Only this kind of recovery will produce the kind of thorough benefits
to addicts and society that we all desire but are unwilling to
obtain because we are unwilling to change our thinking and understanding
of addictions to get them. Thus, I ask you to read my book before
dealing with Mr. Downey.
You say, "But addictions are willful misbehaviors. And,
even if addiction is a disease or part of a disease, recovery
is a matter of will. Relapse is willful as well."
What disease is a willful misbehavior? None. Addictions are
misinterpreted as willful misbehaviors only because we can't conceive
of any behavior not being willful. Because of this misperception
we then force addicts to accept responsibility and punishment
for their addictive behaviors as we do to all people who behave
badly. Victims of what other disease are perceived this way? Leukemics?
Heart attack victims? Cancer victims? Diabetics? Rheumatoid arthritis?
Multiple Sclerosis? Seizure victims? Manic Depressives? Schizophrenics?

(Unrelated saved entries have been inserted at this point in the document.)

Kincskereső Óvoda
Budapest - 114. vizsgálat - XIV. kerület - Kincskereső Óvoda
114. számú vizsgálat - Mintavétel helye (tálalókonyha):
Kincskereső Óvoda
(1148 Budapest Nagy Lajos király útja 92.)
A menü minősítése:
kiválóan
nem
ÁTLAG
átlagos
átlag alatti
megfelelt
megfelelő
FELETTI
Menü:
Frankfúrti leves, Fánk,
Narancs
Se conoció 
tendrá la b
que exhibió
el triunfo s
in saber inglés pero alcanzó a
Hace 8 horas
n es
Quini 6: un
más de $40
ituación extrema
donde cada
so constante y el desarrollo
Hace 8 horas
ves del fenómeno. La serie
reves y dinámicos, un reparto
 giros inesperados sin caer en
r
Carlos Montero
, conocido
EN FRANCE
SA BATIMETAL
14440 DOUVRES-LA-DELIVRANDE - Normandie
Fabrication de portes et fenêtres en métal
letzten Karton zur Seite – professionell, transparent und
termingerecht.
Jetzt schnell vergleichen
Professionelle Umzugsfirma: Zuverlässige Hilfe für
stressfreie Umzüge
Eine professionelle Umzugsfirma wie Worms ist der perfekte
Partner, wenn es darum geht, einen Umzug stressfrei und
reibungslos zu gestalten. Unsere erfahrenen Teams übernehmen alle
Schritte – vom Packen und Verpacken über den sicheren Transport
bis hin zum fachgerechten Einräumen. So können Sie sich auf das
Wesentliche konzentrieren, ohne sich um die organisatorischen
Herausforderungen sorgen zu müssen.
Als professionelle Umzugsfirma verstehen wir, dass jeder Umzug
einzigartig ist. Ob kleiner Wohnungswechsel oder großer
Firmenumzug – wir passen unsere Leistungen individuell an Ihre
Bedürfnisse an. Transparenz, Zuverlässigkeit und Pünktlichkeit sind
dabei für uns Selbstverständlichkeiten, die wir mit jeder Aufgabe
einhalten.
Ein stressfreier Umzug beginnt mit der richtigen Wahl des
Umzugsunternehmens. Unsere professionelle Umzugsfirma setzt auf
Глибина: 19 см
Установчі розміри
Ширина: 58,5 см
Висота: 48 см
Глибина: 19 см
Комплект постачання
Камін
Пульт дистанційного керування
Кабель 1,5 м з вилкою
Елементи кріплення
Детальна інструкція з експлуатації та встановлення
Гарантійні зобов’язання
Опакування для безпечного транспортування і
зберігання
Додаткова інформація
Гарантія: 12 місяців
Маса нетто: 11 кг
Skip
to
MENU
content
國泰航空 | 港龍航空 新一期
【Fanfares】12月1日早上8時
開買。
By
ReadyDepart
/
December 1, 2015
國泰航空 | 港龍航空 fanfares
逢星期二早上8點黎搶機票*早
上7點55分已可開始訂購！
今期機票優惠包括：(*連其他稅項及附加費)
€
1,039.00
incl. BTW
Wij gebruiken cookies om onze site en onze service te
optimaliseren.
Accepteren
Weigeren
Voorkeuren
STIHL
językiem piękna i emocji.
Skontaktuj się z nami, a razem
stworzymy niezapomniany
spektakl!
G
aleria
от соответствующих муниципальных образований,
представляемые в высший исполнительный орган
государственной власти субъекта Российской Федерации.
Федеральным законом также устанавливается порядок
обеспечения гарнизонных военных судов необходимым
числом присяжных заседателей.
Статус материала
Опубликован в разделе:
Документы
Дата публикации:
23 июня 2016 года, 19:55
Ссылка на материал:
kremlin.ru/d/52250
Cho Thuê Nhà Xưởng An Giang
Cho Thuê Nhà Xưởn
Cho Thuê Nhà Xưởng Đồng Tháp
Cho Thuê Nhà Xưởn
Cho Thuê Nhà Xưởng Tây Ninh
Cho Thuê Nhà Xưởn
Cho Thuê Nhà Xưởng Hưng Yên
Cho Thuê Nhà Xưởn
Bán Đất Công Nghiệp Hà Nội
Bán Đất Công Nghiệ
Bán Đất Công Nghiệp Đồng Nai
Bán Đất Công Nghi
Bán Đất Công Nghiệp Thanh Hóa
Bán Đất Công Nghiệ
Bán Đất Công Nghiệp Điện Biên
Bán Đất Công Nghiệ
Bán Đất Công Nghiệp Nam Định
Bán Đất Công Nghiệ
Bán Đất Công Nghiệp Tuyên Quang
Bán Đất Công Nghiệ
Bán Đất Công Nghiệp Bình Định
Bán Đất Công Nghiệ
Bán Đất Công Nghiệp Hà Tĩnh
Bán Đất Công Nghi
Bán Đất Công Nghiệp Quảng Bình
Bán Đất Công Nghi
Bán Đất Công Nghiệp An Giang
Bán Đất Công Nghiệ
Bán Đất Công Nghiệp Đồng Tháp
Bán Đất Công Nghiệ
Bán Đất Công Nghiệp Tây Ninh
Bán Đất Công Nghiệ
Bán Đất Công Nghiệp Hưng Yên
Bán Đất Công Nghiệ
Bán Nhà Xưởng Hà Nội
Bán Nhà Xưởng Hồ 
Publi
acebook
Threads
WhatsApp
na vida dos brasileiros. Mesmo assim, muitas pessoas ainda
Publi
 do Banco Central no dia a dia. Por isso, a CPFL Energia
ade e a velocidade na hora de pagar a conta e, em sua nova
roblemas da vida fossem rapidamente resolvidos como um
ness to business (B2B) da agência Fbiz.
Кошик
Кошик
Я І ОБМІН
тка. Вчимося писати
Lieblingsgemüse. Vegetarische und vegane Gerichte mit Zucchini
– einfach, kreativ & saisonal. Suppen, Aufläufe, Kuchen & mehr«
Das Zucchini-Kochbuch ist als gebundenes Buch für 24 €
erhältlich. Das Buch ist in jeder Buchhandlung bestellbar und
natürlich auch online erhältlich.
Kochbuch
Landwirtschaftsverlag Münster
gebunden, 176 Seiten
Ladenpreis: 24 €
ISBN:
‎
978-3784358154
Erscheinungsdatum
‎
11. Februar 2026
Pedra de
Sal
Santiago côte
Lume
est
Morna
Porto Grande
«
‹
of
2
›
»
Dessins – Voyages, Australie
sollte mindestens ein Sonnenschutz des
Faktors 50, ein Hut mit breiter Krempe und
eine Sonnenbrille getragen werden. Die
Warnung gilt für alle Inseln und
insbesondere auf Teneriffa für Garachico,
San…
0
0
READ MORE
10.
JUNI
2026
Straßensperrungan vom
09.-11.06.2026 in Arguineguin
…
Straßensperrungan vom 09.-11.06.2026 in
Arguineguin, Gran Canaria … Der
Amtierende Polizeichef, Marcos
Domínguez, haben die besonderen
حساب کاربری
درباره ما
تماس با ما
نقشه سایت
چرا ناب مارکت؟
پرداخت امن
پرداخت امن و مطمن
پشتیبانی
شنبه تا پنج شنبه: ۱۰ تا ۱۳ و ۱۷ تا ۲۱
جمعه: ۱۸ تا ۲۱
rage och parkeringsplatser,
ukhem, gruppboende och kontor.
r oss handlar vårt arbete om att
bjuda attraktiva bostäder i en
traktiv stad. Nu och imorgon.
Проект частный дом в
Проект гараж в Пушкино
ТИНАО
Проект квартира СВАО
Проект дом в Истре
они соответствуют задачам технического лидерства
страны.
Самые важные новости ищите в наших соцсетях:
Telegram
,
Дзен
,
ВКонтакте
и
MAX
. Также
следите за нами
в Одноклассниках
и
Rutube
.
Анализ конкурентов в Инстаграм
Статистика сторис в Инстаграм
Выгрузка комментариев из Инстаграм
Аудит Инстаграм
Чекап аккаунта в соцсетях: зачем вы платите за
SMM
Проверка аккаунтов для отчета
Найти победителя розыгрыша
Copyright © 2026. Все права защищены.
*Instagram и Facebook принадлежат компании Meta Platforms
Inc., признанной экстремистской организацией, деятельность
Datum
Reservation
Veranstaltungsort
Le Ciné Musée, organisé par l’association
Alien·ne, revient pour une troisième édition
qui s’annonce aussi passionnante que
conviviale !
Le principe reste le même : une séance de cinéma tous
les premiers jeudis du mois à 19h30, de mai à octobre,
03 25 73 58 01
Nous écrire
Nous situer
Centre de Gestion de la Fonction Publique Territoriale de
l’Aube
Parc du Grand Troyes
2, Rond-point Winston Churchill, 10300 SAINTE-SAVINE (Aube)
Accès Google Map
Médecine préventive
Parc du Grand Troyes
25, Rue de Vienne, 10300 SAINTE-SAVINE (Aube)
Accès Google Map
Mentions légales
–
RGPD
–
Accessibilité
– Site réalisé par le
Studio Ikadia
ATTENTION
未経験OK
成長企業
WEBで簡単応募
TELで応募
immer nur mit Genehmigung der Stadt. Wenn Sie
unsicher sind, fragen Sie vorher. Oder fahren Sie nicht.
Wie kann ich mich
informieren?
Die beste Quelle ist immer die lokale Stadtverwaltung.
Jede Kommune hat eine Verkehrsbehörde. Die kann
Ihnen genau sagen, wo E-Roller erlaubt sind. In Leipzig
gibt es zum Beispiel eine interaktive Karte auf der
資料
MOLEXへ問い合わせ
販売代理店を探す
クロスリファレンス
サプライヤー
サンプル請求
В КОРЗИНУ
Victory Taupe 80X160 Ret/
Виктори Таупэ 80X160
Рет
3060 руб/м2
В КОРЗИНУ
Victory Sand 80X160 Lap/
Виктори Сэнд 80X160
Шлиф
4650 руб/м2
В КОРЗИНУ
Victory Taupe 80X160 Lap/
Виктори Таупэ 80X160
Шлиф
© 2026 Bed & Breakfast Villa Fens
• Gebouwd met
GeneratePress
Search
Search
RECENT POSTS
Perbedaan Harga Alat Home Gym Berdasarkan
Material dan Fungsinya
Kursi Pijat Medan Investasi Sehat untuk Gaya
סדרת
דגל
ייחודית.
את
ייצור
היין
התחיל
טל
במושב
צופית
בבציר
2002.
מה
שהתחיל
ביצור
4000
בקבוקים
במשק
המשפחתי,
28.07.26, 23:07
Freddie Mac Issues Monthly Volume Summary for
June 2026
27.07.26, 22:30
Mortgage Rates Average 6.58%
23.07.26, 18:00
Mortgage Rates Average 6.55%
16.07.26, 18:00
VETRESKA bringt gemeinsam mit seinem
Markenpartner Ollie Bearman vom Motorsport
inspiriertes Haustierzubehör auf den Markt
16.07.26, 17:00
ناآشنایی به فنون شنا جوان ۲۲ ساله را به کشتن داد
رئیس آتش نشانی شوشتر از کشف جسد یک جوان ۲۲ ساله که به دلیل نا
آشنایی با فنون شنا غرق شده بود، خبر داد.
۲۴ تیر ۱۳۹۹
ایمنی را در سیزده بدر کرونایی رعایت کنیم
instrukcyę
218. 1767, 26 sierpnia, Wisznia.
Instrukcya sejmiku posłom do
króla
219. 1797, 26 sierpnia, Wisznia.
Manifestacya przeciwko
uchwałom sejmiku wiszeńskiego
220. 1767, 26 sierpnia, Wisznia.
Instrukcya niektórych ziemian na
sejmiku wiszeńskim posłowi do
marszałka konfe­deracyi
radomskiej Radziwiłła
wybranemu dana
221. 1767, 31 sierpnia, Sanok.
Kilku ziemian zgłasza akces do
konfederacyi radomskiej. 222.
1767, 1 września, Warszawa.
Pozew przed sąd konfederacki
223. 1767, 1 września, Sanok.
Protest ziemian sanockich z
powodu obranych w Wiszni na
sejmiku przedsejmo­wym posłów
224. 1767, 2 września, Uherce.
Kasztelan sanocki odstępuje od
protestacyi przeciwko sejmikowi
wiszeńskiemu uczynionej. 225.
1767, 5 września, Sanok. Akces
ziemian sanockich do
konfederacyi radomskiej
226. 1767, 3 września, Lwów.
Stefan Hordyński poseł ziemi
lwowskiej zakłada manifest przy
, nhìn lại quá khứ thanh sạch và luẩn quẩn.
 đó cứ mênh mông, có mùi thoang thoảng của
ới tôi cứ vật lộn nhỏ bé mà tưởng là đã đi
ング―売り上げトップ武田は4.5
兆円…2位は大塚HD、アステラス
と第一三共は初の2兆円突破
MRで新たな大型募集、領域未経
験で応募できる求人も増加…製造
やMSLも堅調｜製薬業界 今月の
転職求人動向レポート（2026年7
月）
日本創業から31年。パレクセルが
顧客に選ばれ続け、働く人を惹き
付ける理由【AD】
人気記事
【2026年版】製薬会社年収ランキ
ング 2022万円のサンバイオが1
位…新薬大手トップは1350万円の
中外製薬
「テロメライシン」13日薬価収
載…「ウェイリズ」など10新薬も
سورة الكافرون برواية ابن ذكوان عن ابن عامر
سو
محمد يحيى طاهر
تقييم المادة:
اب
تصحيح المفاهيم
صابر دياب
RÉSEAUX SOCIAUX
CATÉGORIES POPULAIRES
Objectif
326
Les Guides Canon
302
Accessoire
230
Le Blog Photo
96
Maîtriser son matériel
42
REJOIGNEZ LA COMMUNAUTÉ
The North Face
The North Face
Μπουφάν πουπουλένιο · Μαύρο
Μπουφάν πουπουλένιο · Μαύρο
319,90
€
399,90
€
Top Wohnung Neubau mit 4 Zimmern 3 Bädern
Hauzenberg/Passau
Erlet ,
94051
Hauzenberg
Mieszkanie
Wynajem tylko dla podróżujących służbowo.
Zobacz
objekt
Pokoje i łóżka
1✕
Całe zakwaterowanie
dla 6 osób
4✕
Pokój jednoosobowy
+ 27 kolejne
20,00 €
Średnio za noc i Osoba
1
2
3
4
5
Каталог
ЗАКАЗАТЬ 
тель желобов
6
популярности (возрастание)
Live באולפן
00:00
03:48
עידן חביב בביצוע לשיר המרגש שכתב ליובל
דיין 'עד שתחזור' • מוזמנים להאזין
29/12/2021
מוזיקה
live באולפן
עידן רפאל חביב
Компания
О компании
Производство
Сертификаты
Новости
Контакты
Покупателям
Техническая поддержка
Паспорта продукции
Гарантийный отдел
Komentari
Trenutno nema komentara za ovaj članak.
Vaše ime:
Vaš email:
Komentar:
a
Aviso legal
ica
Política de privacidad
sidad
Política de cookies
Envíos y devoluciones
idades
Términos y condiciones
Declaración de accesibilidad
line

Alcoholics? Homosexuality? When was the last time you put one
of these victims in jail for just having their disease or relapsing
after treatment absent interpersonal damage? Or, mandating them
to jail for treatment? Never. Why? Because you understand these
to be real diseases despite many of them causing potential danger
to the patients and to society.
Perception of addictions, despite all the talk about their
being diseases, is still biased by moral and superstitious coloration
much like many other disease once were. Even addicts see themselves
in exactly this way because their perceptions of themselves are
biased by the same beliefs. Thus, the need for religious based
recovery so prevalent today; the need for forgiveness from god
to achieve recovery. What other disease requires forgiveness from
god or man to achieve recovery? None.
Addictions stem from a physiological mechanism that can be
recovered from if they are understood as such, just like all other
symptoms of diseases. That this understanding doesn't exist today
is our fault, not Robert's. Despite all the words that come from
his mouth, and all his promises, he has no idea what is happening
to him. His failure at recovery is not his fault, but ours. We
have been steadfastly insisting that we understand addictions
and their recovery when we don't. Thus, when an addict fails to
recover when and how we tell them to, we punish them. This makes
as much sense as punishing a leukemic who relapses.
The fact is, we don't understand addictions as based upon the
current paradigm. Hypoism, a quantum leap in addiction theory,
however, does understand addictions. Its individual and societal
benefits will only come to pass when we acknowledge this and switch
paradigms. A good beginning would be made in this direction if
you would take the time and make the effort to study Hypoism and
use its science and wisdom into addictions to deal with Mr. Downey.
That's all I ask. Please take the time to learn about addictions
from a paradigm that makes biological sense and whose implications
will help all of us to find solutions to addictions that will
finally be both effective and obvious despite any residual prejudices
we might have against addicts. Someday even these biases will
disappear as they have with other diseases wrongly misunderstood
from the past.
Sincerely Yours,
Dan F. Umanoff, M.D.
Author of Hypoic's Handbook, The Hypoism Paradigm of Addictions.
President and founder of The National Association for the Advancement
and Advocacy of Addicts (N4A), a not-for-profit organization offering
free educational and legal services to discriminated against and
abused addicts of all varieties, "substances" and "behavioral,"
and their families. 163 Hendrickson Ave. Rockville Centre, N.Y.